▶ _Potongan Dokumen_:
Lompat ke konten Lompat ke sidebar Lompat ke footer

Misteri Raibnya Penduduk Desa Danau Anjikuni di Pedalaman Kanada

Hari itu adalah musim dingin di tahun 1930. Joe Labelle yang sehari-harinya berprofesi sebagai pemasang jebakan berang-berang tengah menyusuri pedalaman Kanada utara saat cuaca tiba-tiba memburuk. Diterpa oleh salju dan suhu dingin yang menusuk, Labelle memutuskan untuk pergi menuju desa suku Inuit terdekat untuk berteduh sementara.

Labelle sendiri bukanlah orang kemarin sore. Ia sudah mengenal baik kawasan ini karena ia bisa menjadikan tempat ini sebagai sumber mata pencahariannya. Maka, saat cuaca memburuk, ia pun kemudian pergi ke sebuah desa di tepi Danau Anjikuni. Kebetulan desa kecil tersebut memang lazim menjadi tempat singgah bagi para pedagang dan pemasang jebakan.

▶ _Arahan Singkat_:
Cetak ulang seluruh teks tentang misteri Danau Anjikuni di atas tanpa mengubah satu kata pun.

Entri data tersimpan
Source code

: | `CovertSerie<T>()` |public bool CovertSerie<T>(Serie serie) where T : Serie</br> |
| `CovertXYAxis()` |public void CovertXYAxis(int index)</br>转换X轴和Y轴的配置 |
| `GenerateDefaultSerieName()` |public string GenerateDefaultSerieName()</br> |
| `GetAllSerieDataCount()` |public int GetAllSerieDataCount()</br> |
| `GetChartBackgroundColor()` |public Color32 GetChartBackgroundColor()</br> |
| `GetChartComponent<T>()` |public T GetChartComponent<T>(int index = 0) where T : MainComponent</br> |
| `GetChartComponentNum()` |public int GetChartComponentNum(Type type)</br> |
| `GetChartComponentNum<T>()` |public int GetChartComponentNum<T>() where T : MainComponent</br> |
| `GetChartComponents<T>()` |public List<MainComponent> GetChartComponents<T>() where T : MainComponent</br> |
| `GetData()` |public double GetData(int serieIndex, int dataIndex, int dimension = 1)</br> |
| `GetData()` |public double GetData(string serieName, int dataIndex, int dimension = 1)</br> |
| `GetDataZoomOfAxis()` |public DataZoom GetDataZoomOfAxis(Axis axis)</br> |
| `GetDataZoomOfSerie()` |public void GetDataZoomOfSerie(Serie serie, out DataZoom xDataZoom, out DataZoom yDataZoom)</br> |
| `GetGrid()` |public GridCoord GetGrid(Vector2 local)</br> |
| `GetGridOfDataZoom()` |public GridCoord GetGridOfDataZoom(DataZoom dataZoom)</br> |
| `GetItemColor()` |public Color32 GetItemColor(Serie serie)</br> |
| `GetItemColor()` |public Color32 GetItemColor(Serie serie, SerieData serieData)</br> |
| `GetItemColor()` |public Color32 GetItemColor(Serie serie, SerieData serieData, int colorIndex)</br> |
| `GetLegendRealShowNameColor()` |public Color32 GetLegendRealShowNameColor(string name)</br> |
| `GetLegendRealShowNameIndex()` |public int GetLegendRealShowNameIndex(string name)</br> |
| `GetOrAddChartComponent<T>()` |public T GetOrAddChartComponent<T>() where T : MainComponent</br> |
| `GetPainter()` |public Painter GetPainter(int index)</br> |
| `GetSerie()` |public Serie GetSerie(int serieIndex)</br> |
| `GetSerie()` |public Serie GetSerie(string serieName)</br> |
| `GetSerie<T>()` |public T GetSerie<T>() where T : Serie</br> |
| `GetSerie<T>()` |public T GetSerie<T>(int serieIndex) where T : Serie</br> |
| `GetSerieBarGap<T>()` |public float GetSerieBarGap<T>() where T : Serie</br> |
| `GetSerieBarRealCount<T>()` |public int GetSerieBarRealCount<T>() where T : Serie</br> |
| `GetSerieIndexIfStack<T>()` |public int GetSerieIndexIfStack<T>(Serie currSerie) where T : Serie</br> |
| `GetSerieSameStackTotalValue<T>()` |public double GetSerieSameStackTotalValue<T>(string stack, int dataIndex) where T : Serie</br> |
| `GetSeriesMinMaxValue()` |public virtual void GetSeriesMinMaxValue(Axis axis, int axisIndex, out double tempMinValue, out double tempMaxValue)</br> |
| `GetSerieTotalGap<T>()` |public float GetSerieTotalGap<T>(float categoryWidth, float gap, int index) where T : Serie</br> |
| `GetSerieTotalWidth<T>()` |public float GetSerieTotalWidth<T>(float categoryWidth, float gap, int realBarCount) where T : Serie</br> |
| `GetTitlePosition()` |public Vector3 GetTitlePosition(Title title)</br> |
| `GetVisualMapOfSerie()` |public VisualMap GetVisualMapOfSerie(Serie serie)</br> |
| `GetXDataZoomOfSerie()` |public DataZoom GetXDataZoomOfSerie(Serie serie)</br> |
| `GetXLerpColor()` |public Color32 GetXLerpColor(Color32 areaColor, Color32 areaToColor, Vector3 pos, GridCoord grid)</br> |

▶ _Jawaban Latihan_:
Lompat ke konten Lompat ke sidebar Lompat ke footer

Misteri Raibnya Penduduk Desa Danau Anjikuni di Pedalaman Kanada

Hari itu adalah musim dingin di tahun 1930. Joe Labelle yang sehari-harinya berprofesi sebagai pemasang jebakan berang-berang tengah menyusuri pedalaman Kanada utara saat cuaca tiba-tiba memburuk. Diterpa oleh salju dan suhu dingin yang menusuk, Labelle memutuskan untuk pergi menuju desa suku Inuit terdekat untuk berteduh sementara.

Labelle sendiri bukanlah orang kemarin sore. Ia sudah mengenal baik kawasan ini karena ia bisa menjadikan tempat ini sebagai sumber mata pencahariannya. Maka, saat cuaca memburuk, ia pun kemudian pergi ke sebuah desa di tepi Danau Anjikuni. Kebetulan desa kecil tersebut memang lazim menjadi tempat singgah bagi para pedagang dan pemasang jebakan.